Thursday, May 7, 2009

Gotta Get to It

I'm thinking about my next paintings and realizing how much the human figure is getting into my artistic future. More and more I'm moved as never before by the human face and the human body in paintings and sculptures. I was looking at the blog of Annie Bissett, a print maker and deeply thoughtful artist, and her latest post made me realize how much I want to dream this same way, over allegories and the human condition, and use the figure in the resulting artwork. The Pagan Sphinx's series called The Friday Evening Nudes (more examples here, here, and here) has something to do with it, too. And so do my self portraits, where I get lost for a while in the complexity of a human face.

And then I went back to our photos of a weekend trip to VA Beach (two weekends ago - it seems like months ago...) and I was knocked out all over again by two artworks we saw on that trip. One is this Tiffany stained glass window in Saint Paul's church in Norfolk (the only structure in the city that survived the Revolutionary War - the British destroyed every other building). The church community's symbol is the phoenix - up from the ashes - and this window is of the three women at the tomb - the ultimate phoenix story. The way the light is handled in this, and the women's faces, poses, the relative ages of them, all so poignant and beautifully rendered and in glass. I think it's hard to do this in paint! Click on the image to see it closer.

And up top is the huge and powerful bronze of Neptune on the VA Beach boardwalk. We stayed three hotels down from this, and it drew me like a magnet when we got down on the boardwalk. In late afternoon light it's magnificent. This is a recent work, 2005, by a VA Beach based artist, Paul DiPasquale. I'm so glad I got to see it. And there is plenty of humor and fun in the animals all around it. Octopi, in particular, feature prominently, and they are rendered with more care, to my eye, than anything else on the sculpture.

So I've got to quit my on-line stuff now and jump into my next paintings. One from that list on the back of my figure card, and one with something figurative.

7 comments:

Genie Sea said...

I can't wait to see what figures are born from the artistic mind of Steve Emery! :)

Lisa said...

I'm looking forward to new work!

Mathman6293 said...

I liked you sketches from a few days ago and I am not surprised that you want to move to the human form.

susan said...

Tiffany was an extraordinary artist, wasn't he? I'm so glad you posted the photograph of that window because if I've seen it before it was in passing somewhere. Too bad I can't afford my own library of art books but if I did I might not have the heart to paint my own pictures. That nearly happened to me years ago after I spent 10 hours a day in the Louvre for three weeks. I knew I might never be back and certainly if I was I wouldn't be the same person. I overdid the museums of Europe in compensation.

I'll look forward to your next painting whenever it shows up.
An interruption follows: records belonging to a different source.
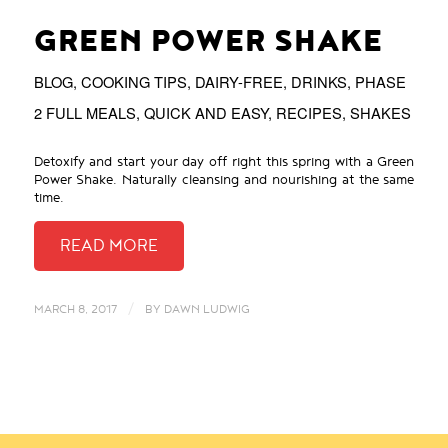
GREEN POWER SHAKE
BLOG
,
COOKING TIPS
,
DAIRY-FREE
,
DRINKS
,
PHASE
2 FULL MEALS
,
QUICK AND EASY
,
RECIPES
,
SHAKES
Detoxify and start your day off right this spring with a Green
Power Shake. Naturally cleansing and nourishing at the same
time.
/
MARCH 8, 2017
BY
DAWN LUDWIG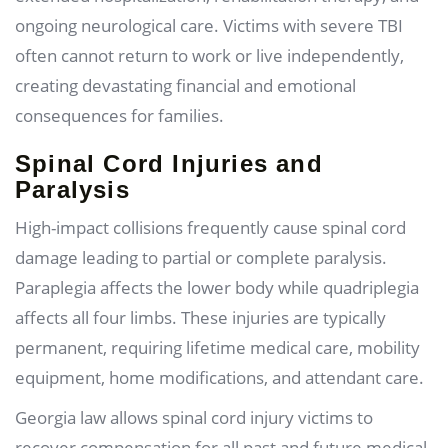
ongoing neurological care. Victims with severe TBI
often cannot return to work or live independently,
creating devastating financial and emotional
consequences for families.
Spinal Cord Injuries and
Paralysis
High-impact collisions frequently cause spinal cord
damage leading to partial or complete paralysis.
Paraplegia affects the lower body while quadriplegia
affects all four limbs. These injuries are typically
permanent, requiring lifetime medical care, mobility
equipment, home modifications, and attendant care.
Georgia law allows spinal cord injury victims to
recover compensation for all past and future medical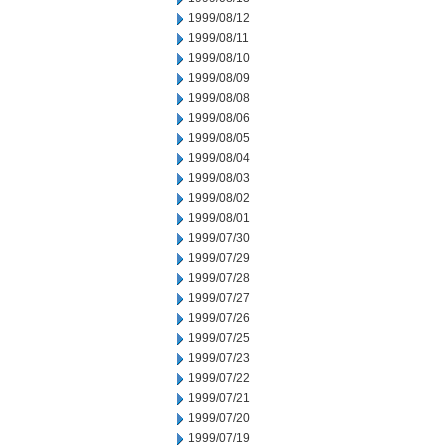
1999/08/12
1999/08/11
1999/08/10
1999/08/09
1999/08/08
1999/08/06
1999/08/05
1999/08/04
1999/08/03
1999/08/02
1999/08/01
1999/07/30
1999/07/29
1999/07/28
1999/07/27
1999/07/26
1999/07/25
1999/07/23
1999/07/22
1999/07/21
1999/07/20
1999/07/19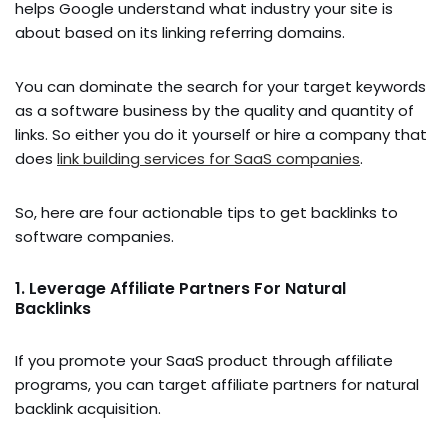
helps Google understand what industry your site is
about based on its linking referring domains.
You can dominate the search for your target keywords
as a software business by the quality and quantity of
links. So either you do it yourself or hire a company that
does
link building services for SaaS companies
.
So, here are four actionable tips to get backlinks to
software companies.
1. Leverage Affiliate Partners For Natural
Backlinks
If you promote your SaaS product through affiliate
programs, you can target affiliate partners for natural
backlink acquisition.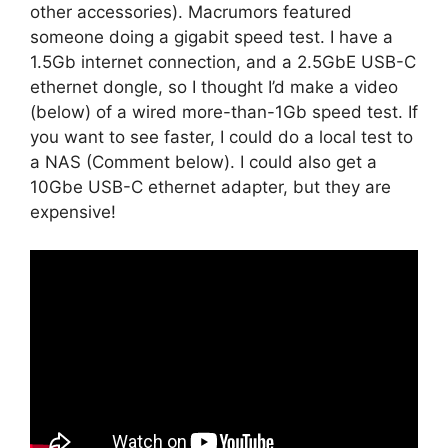
other accessories). Macrumors featured
someone doing a gigabit speed test. I have a
1.5Gb internet connection, and a 2.5GbE USB-C
ethernet dongle, so I thought I’d make a video
(below) of a wired more-than-1Gb speed test. If
you want to see faster, I could do a local test to
a NAS (Comment below). I could also get a
10Gbe USB-C ethernet adapter, but they are
expensive!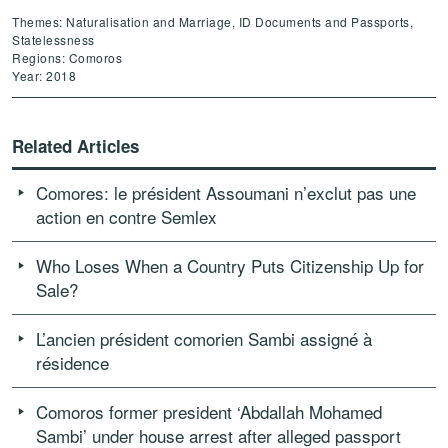
Themes: Naturalisation and Marriage, ID Documents and Passports,
Statelessness
Regions: Comoros
Year: 2018
Related Articles
Comores: le président Assoumani n’exclut pas une
action en contre Semlex
Who Loses When a Country Puts Citizenship Up for
Sale?
L’ancien président comorien Sambi assigné à
résidence
Comoros former president ‘Abdallah Mohamed
Sambi’ under house arrest after alleged passport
Some things we just can't rush - as I may have said before :-)

linda said...

steve, no rush , it comes when it comes but you know that... since not all your time is your own, i would imagine you spend an inordinate amount of it wishing your were painting so have lots of things to turn your attention to...i look forward to it...

love neptune and the turtle...how cool is that?! especially love his hand, very wonderful...

Steve Emery said...

Genie Sea, Lisa, Susan, and Linda - Thanks - I started today, and posted some "in progress" photos. I actually ended up combining an idea from the list with figures. Not my original intention...

MathMan - Thanks for the comment, and for looking at my figure sketches. I hope to do more - it's becoming a craving, to try to capture the grace and line of the human form.

Pagan Sphinx said...

I'm looking forward to more human figures in your work, Steve. You have so much interest and enthusiasm for figures and so much talent to lend to them.

I'm glad my FEN series is a bit of an inspiration. My very humble offering.